Extract:
++++

Best practices for performance


Modern CPU cores have special vector units that can process more than one piece of data in a single instruction. For example, a modern X86-64 CPU with AVX vector instructions has a set of different instructions that can work with 4 double values in one instruction: vector load instruction loads 4 double values into a vector register, vector add instruction adds together 2 registers each holding 4 double values, etc.

The process of using special vector instructions to speed up computation is called vectorization. If the code meets certain conditions, the compiler can emit vector instructions instead of scalar instructions in order to speed up computation. This process is called autovectorization.

For the compiler to be able automatically vectorize a loop, certain conditions must be fulfilled:

  • The loop must be countable: the number of iterations of the loop should be known before entering the loop
  • The loop should not have loop-carried dependencies: the general nature of parallelization doesn’t allow for loop-carried dependencies.
  • The loop should not contain complex conditional statements based on data: conditional statements based on data mean that the CPU is not executing the same instructions for the same data. Although the CPU can emulate branching by executing both sides of the branch and then using masking to select the correct result, in practice vectorization doesn’t pay off in the presence of complex conditional statements.

++++

Material for the task:
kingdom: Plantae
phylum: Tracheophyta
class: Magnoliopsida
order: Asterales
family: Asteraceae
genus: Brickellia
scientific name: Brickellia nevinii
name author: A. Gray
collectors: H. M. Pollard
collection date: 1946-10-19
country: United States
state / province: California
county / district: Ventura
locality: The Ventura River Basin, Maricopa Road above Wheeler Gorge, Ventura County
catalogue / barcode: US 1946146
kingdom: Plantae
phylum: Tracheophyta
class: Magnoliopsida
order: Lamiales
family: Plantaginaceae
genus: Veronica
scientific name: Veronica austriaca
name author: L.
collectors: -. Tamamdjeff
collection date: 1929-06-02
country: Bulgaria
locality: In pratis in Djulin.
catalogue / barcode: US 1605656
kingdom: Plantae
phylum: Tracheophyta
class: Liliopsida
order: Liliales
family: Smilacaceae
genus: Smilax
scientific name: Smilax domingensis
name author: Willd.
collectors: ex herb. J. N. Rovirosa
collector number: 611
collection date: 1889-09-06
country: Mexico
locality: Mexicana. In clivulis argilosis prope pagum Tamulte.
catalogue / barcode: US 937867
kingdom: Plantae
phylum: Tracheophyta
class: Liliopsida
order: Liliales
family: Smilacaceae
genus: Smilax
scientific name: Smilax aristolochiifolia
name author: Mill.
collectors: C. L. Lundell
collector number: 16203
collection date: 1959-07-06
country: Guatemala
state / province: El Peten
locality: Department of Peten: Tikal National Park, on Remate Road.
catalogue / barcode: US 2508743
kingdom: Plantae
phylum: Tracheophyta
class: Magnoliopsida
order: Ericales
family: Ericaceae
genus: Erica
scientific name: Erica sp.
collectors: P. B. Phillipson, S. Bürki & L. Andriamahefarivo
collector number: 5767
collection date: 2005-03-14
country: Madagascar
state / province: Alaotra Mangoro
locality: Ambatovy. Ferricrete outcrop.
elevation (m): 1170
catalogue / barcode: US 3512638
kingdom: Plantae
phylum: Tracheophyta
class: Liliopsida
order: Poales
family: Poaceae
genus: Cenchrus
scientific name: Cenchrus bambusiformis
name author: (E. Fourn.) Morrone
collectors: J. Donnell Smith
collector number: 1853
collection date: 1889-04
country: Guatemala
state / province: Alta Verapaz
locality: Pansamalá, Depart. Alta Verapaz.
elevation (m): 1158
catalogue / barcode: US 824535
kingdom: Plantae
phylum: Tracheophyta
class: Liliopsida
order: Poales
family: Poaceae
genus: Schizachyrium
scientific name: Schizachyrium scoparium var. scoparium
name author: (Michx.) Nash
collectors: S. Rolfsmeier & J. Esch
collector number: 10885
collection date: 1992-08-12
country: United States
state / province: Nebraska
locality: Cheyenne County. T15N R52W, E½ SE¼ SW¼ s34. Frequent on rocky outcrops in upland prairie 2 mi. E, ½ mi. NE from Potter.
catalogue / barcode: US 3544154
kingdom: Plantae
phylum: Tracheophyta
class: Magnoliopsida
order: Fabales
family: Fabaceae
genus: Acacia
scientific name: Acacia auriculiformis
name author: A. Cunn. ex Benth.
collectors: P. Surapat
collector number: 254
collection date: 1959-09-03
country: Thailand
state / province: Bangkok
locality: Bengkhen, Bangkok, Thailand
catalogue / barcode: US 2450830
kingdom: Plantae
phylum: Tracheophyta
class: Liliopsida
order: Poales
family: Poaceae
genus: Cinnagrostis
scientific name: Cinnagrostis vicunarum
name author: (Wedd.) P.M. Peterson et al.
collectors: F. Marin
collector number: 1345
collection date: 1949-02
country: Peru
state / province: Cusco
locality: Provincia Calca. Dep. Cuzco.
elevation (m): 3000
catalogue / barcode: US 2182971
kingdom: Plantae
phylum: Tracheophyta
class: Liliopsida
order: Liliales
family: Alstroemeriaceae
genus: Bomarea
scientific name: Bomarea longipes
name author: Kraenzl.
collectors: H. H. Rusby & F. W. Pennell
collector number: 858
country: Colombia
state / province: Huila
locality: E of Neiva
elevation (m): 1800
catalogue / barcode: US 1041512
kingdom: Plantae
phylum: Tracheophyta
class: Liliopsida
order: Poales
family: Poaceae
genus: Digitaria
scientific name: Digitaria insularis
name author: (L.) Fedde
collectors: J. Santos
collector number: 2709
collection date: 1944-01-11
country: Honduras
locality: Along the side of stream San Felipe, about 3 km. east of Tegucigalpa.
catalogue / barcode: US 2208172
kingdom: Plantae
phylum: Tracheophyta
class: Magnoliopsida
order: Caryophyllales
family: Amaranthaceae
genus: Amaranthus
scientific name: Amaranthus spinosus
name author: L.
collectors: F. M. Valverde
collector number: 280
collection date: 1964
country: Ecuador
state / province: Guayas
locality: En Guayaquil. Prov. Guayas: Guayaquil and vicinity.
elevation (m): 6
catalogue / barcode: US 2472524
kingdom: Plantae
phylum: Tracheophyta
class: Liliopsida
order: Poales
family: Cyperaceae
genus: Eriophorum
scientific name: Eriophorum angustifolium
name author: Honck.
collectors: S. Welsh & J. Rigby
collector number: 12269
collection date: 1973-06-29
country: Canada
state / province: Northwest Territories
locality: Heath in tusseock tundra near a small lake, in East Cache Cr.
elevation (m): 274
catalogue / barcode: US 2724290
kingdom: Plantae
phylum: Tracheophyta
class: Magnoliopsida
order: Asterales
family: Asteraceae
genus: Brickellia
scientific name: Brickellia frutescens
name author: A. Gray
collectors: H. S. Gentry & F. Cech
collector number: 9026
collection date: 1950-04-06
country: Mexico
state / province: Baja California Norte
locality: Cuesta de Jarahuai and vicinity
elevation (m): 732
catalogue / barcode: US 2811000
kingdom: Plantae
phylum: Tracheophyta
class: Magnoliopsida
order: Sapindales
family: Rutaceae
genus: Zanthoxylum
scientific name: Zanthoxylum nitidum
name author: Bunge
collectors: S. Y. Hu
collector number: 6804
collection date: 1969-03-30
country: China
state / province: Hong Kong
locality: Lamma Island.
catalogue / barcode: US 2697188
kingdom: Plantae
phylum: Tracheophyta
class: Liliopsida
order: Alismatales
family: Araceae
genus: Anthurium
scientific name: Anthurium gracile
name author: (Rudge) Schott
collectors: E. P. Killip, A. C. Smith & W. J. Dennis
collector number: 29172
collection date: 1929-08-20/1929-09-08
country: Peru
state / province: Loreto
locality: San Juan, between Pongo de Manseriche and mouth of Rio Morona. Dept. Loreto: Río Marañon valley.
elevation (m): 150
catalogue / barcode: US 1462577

++++

Tasks to complete:
- a) Translate this sentence from the performance page into Spanish: "The process of using special vector instructions to speed up computation is called vectorization."
- b) Reproduce the part of the listing that opens with the line containing "catalogue / barcode: US 2472524" and closes with the line containing "state / province: Loreto", including both of those lines.

Responses in order:
- a) El proceso de usar instrucciones vectoriales especiales para acelerar el cálculo se llama vectorización.

- b)
catalogue / barcode: US 2472524
kingdom: Plantae
phylum: Tracheophyta
class: Liliopsida
order: Poales
family: Cyperaceae
genus: Eriophorum
scientific name: Eriophorum angustifolium
name author: Honck.
collectors: S. Welsh & J. Rigby
collector number: 12269
collection date: 1973-06-29
country: Canada
state / province: Northwest Territories
locality: Heath in tusseock tundra near a small lake, in East Cache Cr.
elevation (m): 274
catalogue / barcode: US 2724290
kingdom: Plantae
phylum: Tracheophyta
class: Magnoliopsida
order: Asterales
family: Asteraceae
genus: Brickellia
scientific name: Brickellia frutescens
name author: A. Gray
collectors: H. S. Gentry & F. Cech
collector number: 9026
collection date: 1950-04-06
country: Mexico
state / province: Baja California Norte
locality: Cuesta de Jarahuai and vicinity
elevation (m): 732
catalogue / barcode: US 2811000
kingdom: Plantae
phylum: Tracheophyta
class: Magnoliopsida
order: Sapindales
family: Rutaceae
genus: Zanthoxylum
scientific name: Zanthoxylum nitidum
name author: Bunge
collectors: S. Y. Hu
collector number: 6804
collection date: 1969-03-30
country: China
state / province: Hong Kong
locality: Lamma Island.
catalogue / barcode: US 2697188
kingdom: Plantae
phylum: Tracheophyta
class: Liliopsida
order: Alismatales
family: Araceae
genus: Anthurium
scientific name: Anthurium gracile
name author: (Rudge) Schott
collectors: E. P. Killip, A. C. Smith & W. J. Dennis
collector number: 29172
collection date: 1929-08-20/1929-09-08
country: Peru
state / province: Loreto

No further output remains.